Both get_body_class() and get_post_class() provide filters that allow plugins and themes to add custom values to the list. These filters are applied after the values in the $classes array have been filtered through esc_attr(). I think that it would be best to move the escaping after the filter has fired.

esc_attr() was first added to get_body_class() and get_post_class() in [11838]

[ocean90]

Makes sense.

[mfields]

Escape even later.

[mfields]

Looking at this again, it may be better to escape directly in body_class() and post_class() as shown in 20009.2.diff

[scribu]

Moving the escaping into body_class() isn't so good, because theme authors might use get_body_class() directly, without bothering to escape it's output. So 20009.diff​ looks good to me.

[mfields]

@scribu - Thanks for the input here. Both solutions make sense to me for different reasons. I agree that 20009.diff is the better of the two.

[azaozz]

What exactly are we escaping here? Values added by plugins? Don't think escaping is really needed on class names added from trusted source, keep in mind that the HTML class attribute allows the whole UTF-8 charset to be used with very little restrictions.

[obenland]

Replying to azaozz:

What exactly are we escaping here? Values added by plugins? Don't think escaping is really needed on class names added from trusted source, keep in mind that the HTML class attribute allows the whole UTF-8 charset to be used with very little restrictions.

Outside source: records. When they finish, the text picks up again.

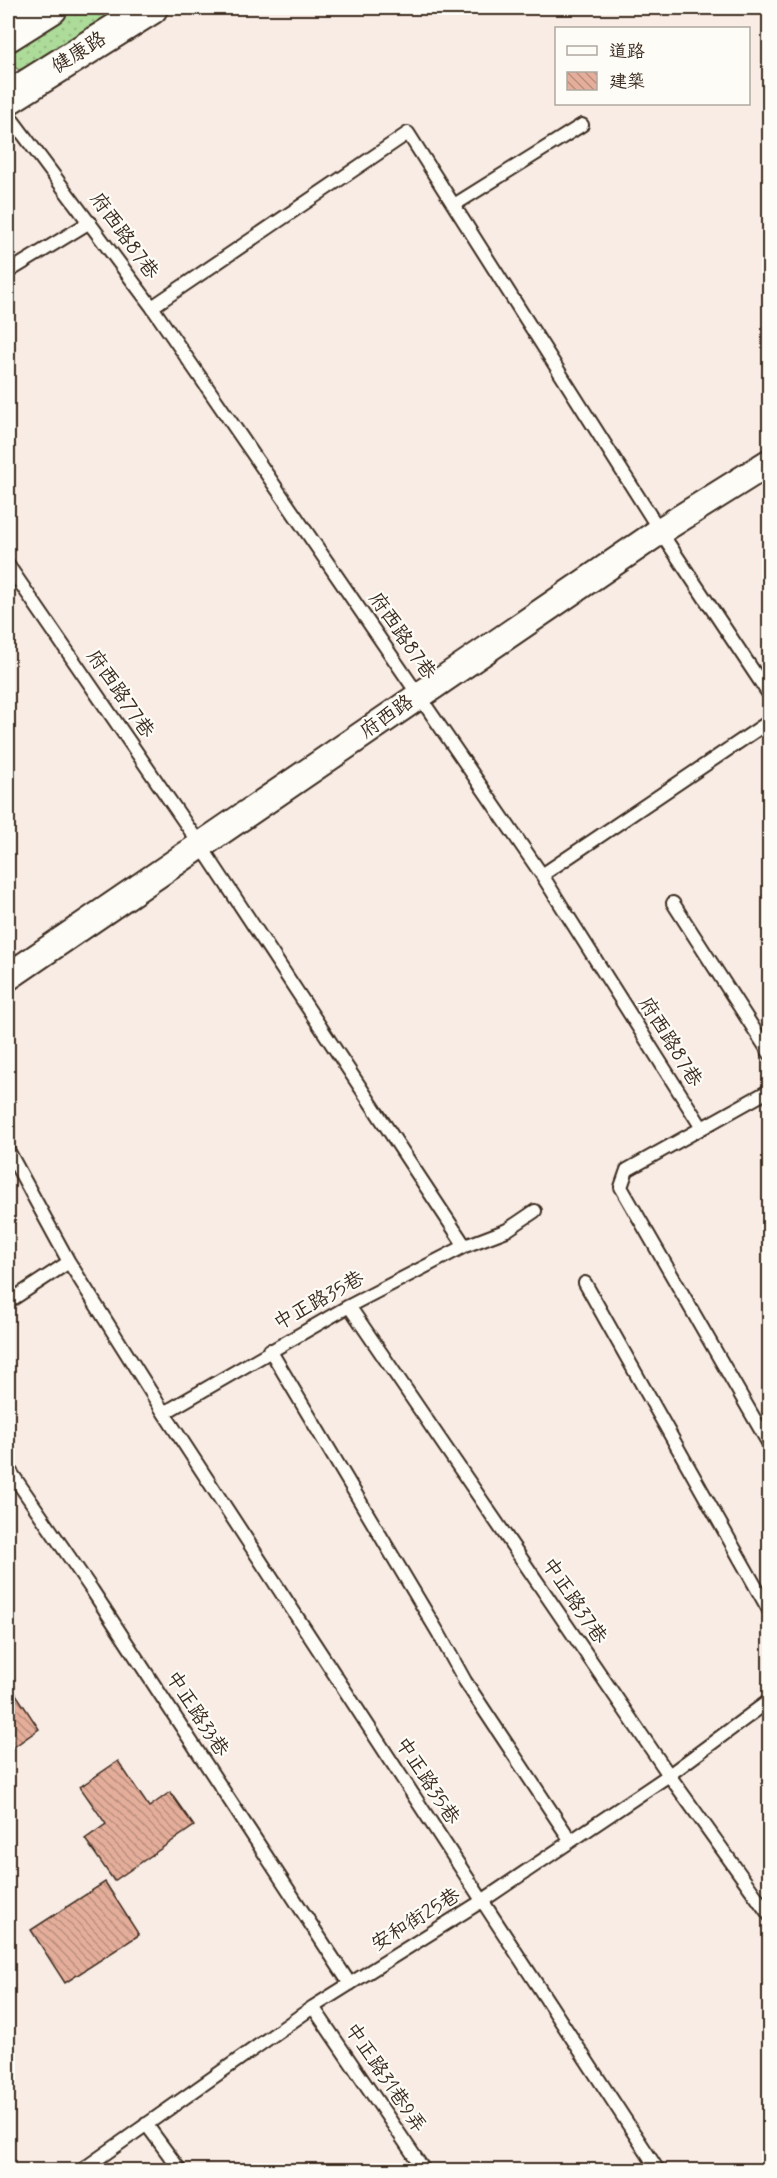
<svg xmlns="http://www.w3.org/2000/svg" width="777" height="2178" font-family="Mynerve,'LXGW WenKai TC',sans-serif">
<style>
.grass{fill:url(#grass-dots);stroke:#74825c;stroke-width:1.5}
.building{fill:url(#building-back-hatch);stroke:#3b2a1e;stroke-width:1.5}
.lines{fill:none;stroke-linecap:round;stroke-linejoin:round}
.service-casing{stroke:#3b2a1e;stroke-width:16}
.minor-casing{stroke:#3b2a1e;stroke-width:30}
.tertiary-casing{stroke:#3b2a1e;stroke-width:36}
.service{stroke:#fdfcf7;stroke-width:12}
.minor{stroke:#fdfcf7;stroke-width:26}
.tertiary{stroke:#fdfcf7;stroke-width:32}
.labels{text-anchor:middle;dominant-baseline:central;stroke-width:4.5;stroke-linejoin:round;paint-order:stroke}
.street-label{font-size:20px;fill:#3b2a1e;stroke:#fdfcf7}
</style>
<defs>
<pattern id="grass-dots" width="8" height="8" patternUnits="userSpaceOnUse" patternTransform="scale(1.5)"><rect width="8" height="8" fill="#addb99"/><path d="M2 2h.1M6 6h.1" fill="none" stroke="#96bc83" stroke-width="1.8" stroke-linecap="round"/></pattern>
<pattern id="building-back-hatch" width="6" height="6" patternUnits="userSpaceOnUse" patternTransform="scale(1.5)"><rect width="6" height="6" fill="#e5ae9b"/><path d="M-1 5l2 2M0 0l6 6M5-1l2 2" fill="none" stroke="#bb8e7e"/></pattern>
</defs>
<rect width="100%" height="100%" fill="#f8ece5"/>
<filter id="ink" filterUnits="userSpaceOnUse"><feTurbulence type="fractalNoise" baseFrequency=".0167" numOctaves="2"/><feDisplacementMap in="SourceGraphic" scale="12" xChannelSelector="R" yChannelSelector="G"/><feConvolveMatrix kernelMatrix="1 2 1 2 8 2 1 2 1" color-interpolation-filters="sRGB"/></filter>
<g filter="url(#ink)">
<!-- grass -->
<path class="grass" d="M73,8H123L30,66L20,70C13,68 8,58 8,50L13,45Z"/>
<!-- building -->
<path class="building" d="M8,1682L39,1729L8,1751Z
M118,1761L149,1807L170,1792L194,1826L114,1881L85,1839L106,1824L80,1787Z
M105,1882L139,1935L65,1983L31,1930Z"/>
<g class="lines">
<defs>
<path id="service" d="M8,114L152,307L542,875L702,1128
M454,205L582,125
M8,272L90,222
M152,307L408,133L660,531L770,696
M8,565L201,846L465,1246
M542,875L770,721
M673,903L770,1054
M770,1090L627,1170L621,1187L770,1446
M8,1150L69,1262L164,1413L658,2170
M585,1283L770,1612
M8,1302L69,1262
M349,1306L669,1775L770,1916
M270,1350L439,1634L465,1681L571,1841
M164,1413L349,1306L465,1246L507,1230L535,1211
M8,1468L92,1590L350,1984
M313,2007L424,2170
M146,2124L180,2170
M82,2170L313,2007L482,1901L669,1775L770,1700"/>
<path id="minor" d="M8,977L660,531L770,462"/>
<path id="tertiary" d="M8,35L51,8
M8,98L151,8"/>
</defs>
<!-- service casing -->
<use href="#service" class="service-casing"/>
<!-- minor casing -->
<use href="#minor" class="minor-casing"/>
<!-- tertiary casing -->
<use href="#tertiary" class="tertiary-casing"/>
<!-- service -->
<use href="#service" class="service"/>
<!-- minor -->
<use href="#minor" class="minor"/>
<!-- tertiary -->
<use href="#tertiary" class="tertiary"/>
</g>
</g>
<g class="labels">
<!-- street labels -->
<g class="street-label">
<text transform="translate(79 53) rotate(-32)">健康路</text>
<text transform="translate(124 236) rotate(54)">府西路87巷</text>
<text transform="translate(402 636) rotate(55)">府西路87巷</text>
<text transform="translate(120 694) rotate(55)">府西路77巷</text>
<text transform="translate(387 717) rotate(-35)">府西路</text>
<text transform="translate(670 1042) rotate(58)">府西路87巷</text>
<text transform="translate(319 1301) rotate(-29)">中正路35巷</text>
<text transform="translate(574 1601) rotate(56)">中正路37巷</text>
<text transform="translate(197 1714) rotate(57)">中正路33巷</text>
<text transform="translate(427 1781) rotate(57)">中正路35巷</text>
<text transform="translate(416 1920) rotate(-32)">安和街25巷</text>
<text transform="translate(385 2078) rotate(56)">中正路31巷9弄</text>
</g>
</g>
<!-- margin -->
<rect width="777" height="2178" fill="none" stroke="#fdfcf7" stroke-width="30"/>
<rect x="15" y="15" width="747" height="2148" fill="none" stroke="#3b2a1e" stroke-width="2" filter="url(#ink)"/>
<!-- legend -->
<rect x="555" y="27" width="195" height="78" fill="#fdfcf7" stroke="#afa8a0" stroke-width="1.5"/>
<rect x="567" y="46" width="30" height="9" fill="#fdfcf7" stroke="#afa8a0" stroke-width="1.5"/>
<text x="609" y="57" font-size="18" fill="#3b2a1e">道路</text>
<rect x="567" y="72" width="30" height="18" fill="url(#building-back-hatch)" stroke="#afa8a0" stroke-width="1.5"/>
<text x="609" y="87" font-size="18" fill="#3b2a1e">建築</text>
</svg>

Pre-patch, escaping happened before plugins filtered the output. So essentially class names added from a trusted source (core) are being escaped, while the ones added through the filter are not.

mfields' patch swaps the order of function calls so that all class names are being escaped.

[dd32]

I can tell that there's going to be a plugin out there that's doing something funky here.. For example:

add_filter( 'body_class', function( $classes ) {
  $classes[] = '" anotherattribute="123"';
  return $classes;
} );

I agree that we should be escaping it though, and as long as esc_attr( esc_attr() ) doesn't cause any major issues, I think both patches should be applied.

[obenland]

Once the entire output of get_body_class() is filtered we don't really need to filter it again in body_class(), do we? It uses get_body_class() directly, without providing an opportunity to alter the escaped classes.

[nacin]

Replying to dd32:

I can tell that there's going to be a plugin out there that's doing something funky here..

There is a "fun" workaround for this that MarkJaquith came up with a while ago to actually echo an attribute from the body class filter. But I also pretty much guarantee this will break someone's code and probably not in a pretty way. I get the idea of escaping wherever possible, but we can't safeguard against every possible misuse of a filter (in this case the misuse I am referring to is returning an unsanitized class name), so we should make sure we are absolutely sure we want to do this.

and as long as esc_attr( esc_attr() ) doesn't cause any major issues

Indeed it does not — it doesn't double-escape.

[nacin]

Still thinking close here.

[SergeyBiryukov]

#29259 was marked as a duplicate.

[obenland]

Replying to nacin:

But I also pretty much guarantee this will break someone's code and probably not in a pretty way.

I agree. Let's not do that.

[jrf]

I'd like to ask for reconsideration of this issue, most particularly patch 20009.2.diff. While the other patch might break existing plugin filters, patch 20009.2.diff will not and will provide a better safeguard for users.

[dd32]

I'm not against 20009.2.diff​..

[jdgrimes]

Replying to jrf:

I'd like to ask for reconsideration of this issue, most particularly patch 20009.2.diff. While the other patch might break existing plugin filters, patch 20009.2.diff will not and will provide a better safeguard for users.

That patch could still break stuff as pointed out above. However, anything that would break is already quite fragile anyway, since it is relying on placing the attribute as the very last element in the array. If it isn't the last element, the whole thing falls apart. This can be achieved by using a very late filter priority, but there really is no guarantee. It is meant to break. ;-)

[whyisjake]

Patch refreshed, would love some testing.

/cc @garyj

[whyisjake]

Related: ​https://github.com/WordPress/WordPress-Coding-Standards/pull/758

[whyisjake]

In 48060:

Themes: Add additional later escaping to post_class() and body_class() functions.

Additionally, this adds a few tests to test output.

Fixes #20009.

Props mfields, scribu, azaozz, obenland, dd32, nacin, jrf, jdgrimes, garyj, whyisjake.